The larval and pupal stages of Chironomus riparius are benthic dwellers which ingest sediment, and are commonly prey. In an environment with elevated selenium concentrations, they can accumulate it and transfer it to higher trophic level organisms upon being ingested. This study was conducted to:

  1. Develop a method for performing acute toxicity tests using Chironomus riparius.
  2. Establish relationships between dry mass and selenium content, and between dry mass and selenium body burden.
  3. Determine whether bioaccumulation or bioconcentration contributed more to the selenium content and body burden of individual larvae.
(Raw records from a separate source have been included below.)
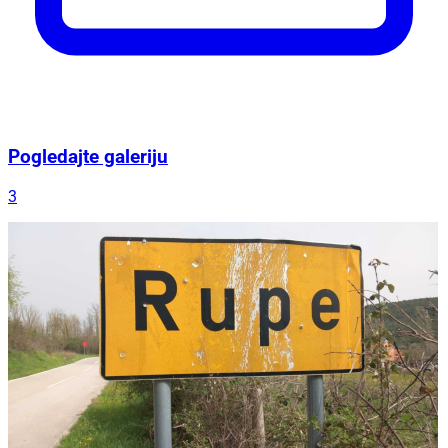
Pogledajte galeriju
3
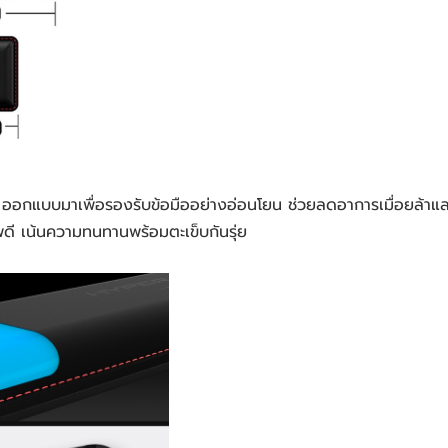
 ออกแบบมาเพื่อรองรับข้อมืออย่างอ่อนโยน ช่วยลดอาการเมื่อยล้าแล
าพดี เน้นความทนทานพร้อมตะเข็บกันรุ่ย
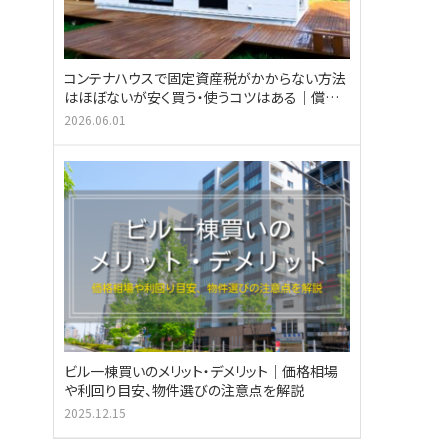
コンテナハウスで固定資産税がかからない方法
はほぼないが安く買う・使うコツはある｜償却
資産税も解説
2026.06.01
ビル一棟買いのメリット・デメリット｜価格相場
や利回り目安、物件選びの注意点を解説
2025.12.15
  4. Determine selenium concentrations which were acutely and chronically toxic to C. riparius, and whether previous exposure changed the acutely toxic concentration.
  5. Evaluate adequacy of national surface water selenium criterion with respect to these data. In acute toxicity tests, 1 larva per 4 ml test solution was an acceptable organism density, and test solutions were successfully renewed by siphoning and refilling the test chamber. Regression showed that larval selenium content was linearly dependent on dry mass within instar, and body burden was negatively exponentially dependent on dry mass. Predicted body burdens were linearly dependent on dissolved selenium concentration. This indicated that bioconcentration was more important than bioaccumulation in determining body burdens. C. riparius readily acclimated after prolonged exposure to dissolved selenium, but became slightly more sensitive to selenium after prolonged exposure to substrate-adsorbed selenium. The national water quality selenium criteria may not protect against biomagnification in all ecosystems, and should be based on some environmental chemical factors.